The last thing I wanted to show you isn’t going into the binder at all but will be used before the binder, this is my EpiPen (no needle showing I promise)

I designed and ordered these stickers that I’ve added to the outside of the case, the sticker reads “Call 911 / anaphylaxis / (see MedicAlert necklace)”.  I made them after realizing that my plan of calling 911 and it being fine if I passed out after I’d dialled since they could just look up the address from my phone number and then send someone to me was based on old technology (when the phone to call 911 on still plugged into the wall) instead of my actual life (where I don’t even have a landline).  In these days of cell phones I need someone more conscious than me to call and tell the operator where I/we are. My friends and family know to do that and they know what is wrong as well, but I worry about something happening if I’m not near anyone I know.  This means I don’t have to explain what’s wrong and that’s comforting.

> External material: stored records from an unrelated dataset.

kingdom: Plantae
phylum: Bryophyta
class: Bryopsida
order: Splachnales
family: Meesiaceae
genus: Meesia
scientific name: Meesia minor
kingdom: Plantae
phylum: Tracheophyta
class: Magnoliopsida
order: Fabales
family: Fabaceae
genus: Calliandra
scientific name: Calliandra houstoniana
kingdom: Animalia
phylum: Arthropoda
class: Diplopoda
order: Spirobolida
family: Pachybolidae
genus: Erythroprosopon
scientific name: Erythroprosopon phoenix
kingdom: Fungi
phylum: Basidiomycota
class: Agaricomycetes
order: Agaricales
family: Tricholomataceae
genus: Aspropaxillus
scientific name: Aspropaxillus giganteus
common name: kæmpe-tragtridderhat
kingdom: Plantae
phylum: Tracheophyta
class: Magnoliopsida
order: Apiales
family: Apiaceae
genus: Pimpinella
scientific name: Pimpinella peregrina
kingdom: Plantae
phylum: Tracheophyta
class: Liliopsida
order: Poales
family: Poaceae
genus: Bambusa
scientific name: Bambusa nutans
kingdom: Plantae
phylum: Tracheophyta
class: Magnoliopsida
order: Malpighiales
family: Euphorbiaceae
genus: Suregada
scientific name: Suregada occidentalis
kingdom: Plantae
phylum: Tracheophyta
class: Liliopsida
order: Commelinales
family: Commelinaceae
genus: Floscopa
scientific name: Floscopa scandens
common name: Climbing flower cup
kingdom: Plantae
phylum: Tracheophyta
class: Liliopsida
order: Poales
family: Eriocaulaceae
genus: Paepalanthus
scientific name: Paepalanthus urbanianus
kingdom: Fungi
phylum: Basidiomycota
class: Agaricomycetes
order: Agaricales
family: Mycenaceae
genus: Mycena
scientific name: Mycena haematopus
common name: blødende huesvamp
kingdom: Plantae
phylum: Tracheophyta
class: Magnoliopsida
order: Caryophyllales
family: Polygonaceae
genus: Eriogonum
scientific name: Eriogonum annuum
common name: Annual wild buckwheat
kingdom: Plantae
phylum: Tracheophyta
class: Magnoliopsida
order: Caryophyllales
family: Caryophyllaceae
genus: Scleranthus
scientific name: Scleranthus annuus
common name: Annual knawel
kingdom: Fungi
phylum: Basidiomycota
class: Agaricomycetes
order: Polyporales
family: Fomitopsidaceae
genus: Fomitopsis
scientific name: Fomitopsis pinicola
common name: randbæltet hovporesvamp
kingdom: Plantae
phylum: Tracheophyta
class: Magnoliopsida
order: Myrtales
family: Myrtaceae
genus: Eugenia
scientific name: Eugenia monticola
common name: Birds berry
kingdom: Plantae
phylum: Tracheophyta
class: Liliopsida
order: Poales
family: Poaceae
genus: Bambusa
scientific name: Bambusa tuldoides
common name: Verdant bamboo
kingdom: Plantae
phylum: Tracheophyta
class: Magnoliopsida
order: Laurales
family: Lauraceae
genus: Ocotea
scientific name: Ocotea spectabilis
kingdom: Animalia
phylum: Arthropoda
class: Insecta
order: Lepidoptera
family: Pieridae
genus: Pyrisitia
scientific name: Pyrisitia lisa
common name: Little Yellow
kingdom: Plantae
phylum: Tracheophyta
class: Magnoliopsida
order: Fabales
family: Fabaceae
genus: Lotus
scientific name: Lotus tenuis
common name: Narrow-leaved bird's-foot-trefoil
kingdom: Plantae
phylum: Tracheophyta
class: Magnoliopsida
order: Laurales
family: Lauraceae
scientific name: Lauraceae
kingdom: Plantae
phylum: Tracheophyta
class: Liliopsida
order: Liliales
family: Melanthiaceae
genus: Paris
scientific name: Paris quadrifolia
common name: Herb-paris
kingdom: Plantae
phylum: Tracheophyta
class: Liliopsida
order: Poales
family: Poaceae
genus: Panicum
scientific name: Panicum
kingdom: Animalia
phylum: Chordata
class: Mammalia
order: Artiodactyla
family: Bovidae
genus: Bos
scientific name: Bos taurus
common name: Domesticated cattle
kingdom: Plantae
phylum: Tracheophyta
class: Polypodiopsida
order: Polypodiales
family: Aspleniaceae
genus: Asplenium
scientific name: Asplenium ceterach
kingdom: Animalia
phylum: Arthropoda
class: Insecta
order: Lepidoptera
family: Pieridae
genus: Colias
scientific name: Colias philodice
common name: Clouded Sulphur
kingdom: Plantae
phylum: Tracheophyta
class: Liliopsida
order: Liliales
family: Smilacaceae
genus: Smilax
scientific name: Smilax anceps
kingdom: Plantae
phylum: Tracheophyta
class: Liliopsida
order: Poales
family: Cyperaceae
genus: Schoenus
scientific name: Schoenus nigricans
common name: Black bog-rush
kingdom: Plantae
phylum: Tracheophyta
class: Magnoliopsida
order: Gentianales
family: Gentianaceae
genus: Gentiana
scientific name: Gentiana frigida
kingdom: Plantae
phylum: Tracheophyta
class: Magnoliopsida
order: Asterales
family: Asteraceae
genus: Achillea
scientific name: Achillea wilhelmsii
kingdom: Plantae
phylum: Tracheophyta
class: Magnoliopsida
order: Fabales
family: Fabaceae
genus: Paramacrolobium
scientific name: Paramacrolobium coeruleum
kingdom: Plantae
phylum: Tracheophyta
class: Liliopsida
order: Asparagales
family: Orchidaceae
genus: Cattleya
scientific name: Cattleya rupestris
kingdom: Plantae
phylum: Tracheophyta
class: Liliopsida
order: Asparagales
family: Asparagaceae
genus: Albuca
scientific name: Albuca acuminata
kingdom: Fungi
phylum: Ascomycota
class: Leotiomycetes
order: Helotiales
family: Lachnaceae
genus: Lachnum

I have been among the first responders at enough car accidents to know that people, however well meaning they may be, freeze up in an emergency. Most people get scared and confused and forget the basic stuff, such as in any medical emergency call 911 they are trained to help you figure out if you need an ambulance and those ambulance workers are trained to figure out if you need to go to the hospital. Also since my wrist problems prevent me wearing my MedicAlert on my wrist its useful to point out that it exists, should I be truly passed out. The plan is that if I’ve got it together enough to get out my EpiPen and inject myself then after that all I need to get someone to help me is clearly written on the case itself (which should be essentially in my hand). I haven’t had to test this out yet but I expect it will work well enough as clear directions and once on the phone 911 operators are amazing at getting what information they need out of the people who have called so that should go fine. Still going to keep hoping I have reactions when I’m with friends however as the process is infinitely nicer that way.